Any borrower signing and returning the form should immediately have all federal student loans cancelled. The Department should provide adequate funding to its contractors to fully administer this PSLF jubilee.

This simple program is fully consistent with the language of the PSLF statute, which requires only that the borrower make 120 payments in a qualifying payment plan, while working full time in public service jobs. The Department can suspend all of its complex paperwork rules requiring borrowers to obtain from employers and submit annual “Employment Certification Forms,” as well as the Department’s unnecessary regulation that payments must be made within 15 days of the due date to count towards the ten-year total. The Department could also use a statutory waiver to consolidate the Temporary Expanded PSLF program and stop requiring borrowers to first apply for PSLF and be denied before applying for TEPSLF. Finally, the Department could waive the rule that if a borrower consolidates prior Direct or FFEL loans, only payments made after consolidation count towards 10 years. All of these streamlining measures would be consistent with the language and intent of the original PSLF statute adopted by Congress.

In addition to the PSLF jubilee for public servants who have repaid student loans for 10 years, the HEROES Act waiver should also ensure that all public servants who, at the beginning of or during the pandemic emergency, were in loan repayment (including forbearance and other payment suspensions), will have all months they are working in public service counted, by waiving the 15-day on time payment rule and the no pre-consolidation payments rule.

The authority to waive the rules that have hobbled PSLF could not be clearer. The 2003 HEROES Act permits the Education Secretary to waive or modify any statutory or regulatory provision so that recipients of student loans affected by a national disaster are not placed in a worse financial position because they are serving in the military, residing in a disaster area, or have suffered direct economic hardship due to a national emergency.

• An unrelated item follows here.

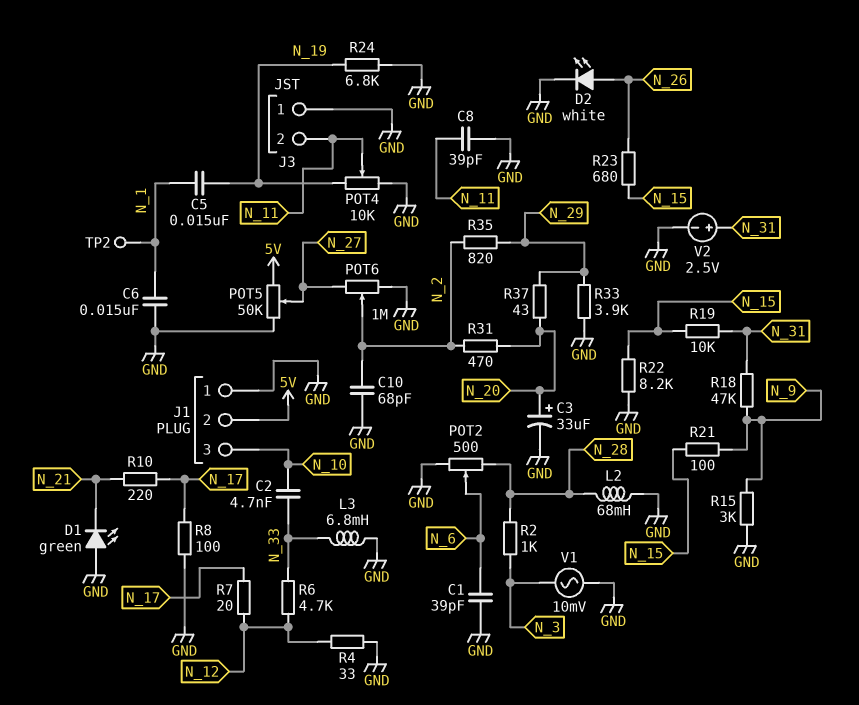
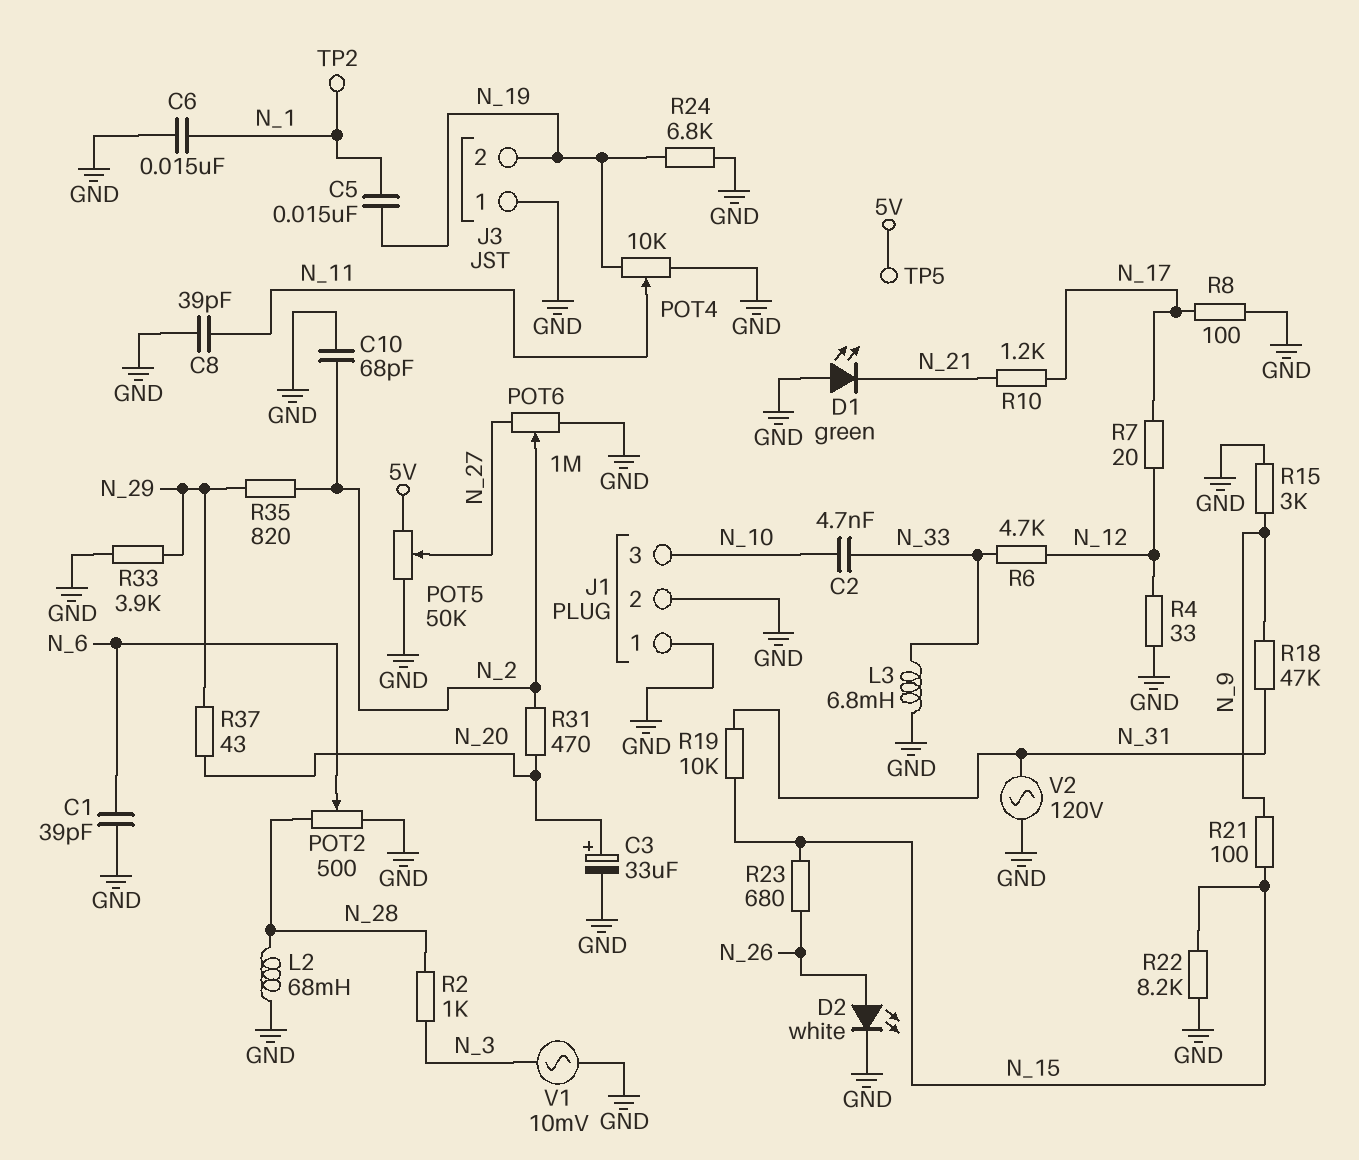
J1 pin 2: 5V -> GND
J3 pin 2: N_11 -> N_19
R10: 220 (N_17, N_21) -> 1.2k (N_17, N_21)
TP5: none -> test point (5V)
V2: 2.5V (plus N_31, minus GND) -> AC 120V (GND, N_31)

Any PSLF-eligible public servant whose federal loans are not discharged by definition suffers direct economic hardship, and as a result of regulatory provisions. This PSLF heroes’ jubilee would be a one-time, limited emergency response, taken during the emergency, and designed to ameliorate the emergency, exactly as contemplated by the HEROES Act.

There can be no question that the pandemic emergency, and the PSLF fiasco, are creating massive financial hardship for public servants, and impeding their ability to provide vital health care, education, and public safety. Using the HEROES Act emergency authority, the previous Education Secretary suspended payments on all federal student loans. That “payment pause” will expire, unless extended, on October 1, 2021. The Education Department will then face a potential catastrophe when it attempts to restart student loan repayment for millions of borrowers. Unless the Department acts to cancel as many of these pandemic-affected loans as existing law permits, PSLF borrowers will undoubtedly suffer needless hardship, damaged credit, unnecessary payments, and the continuing stress of navigating a Kafkaesque application process. While it could already have been accelerating PSLF discharge approvals, the Department has not done so to date.

This streamlined PSLF jubilee under the HEROES Act can also serve as a model for permanent changes in the Department’s regulations, forms, and contracts. But rulemaking, form redesign, and contract writing all take time, and the time to act is now.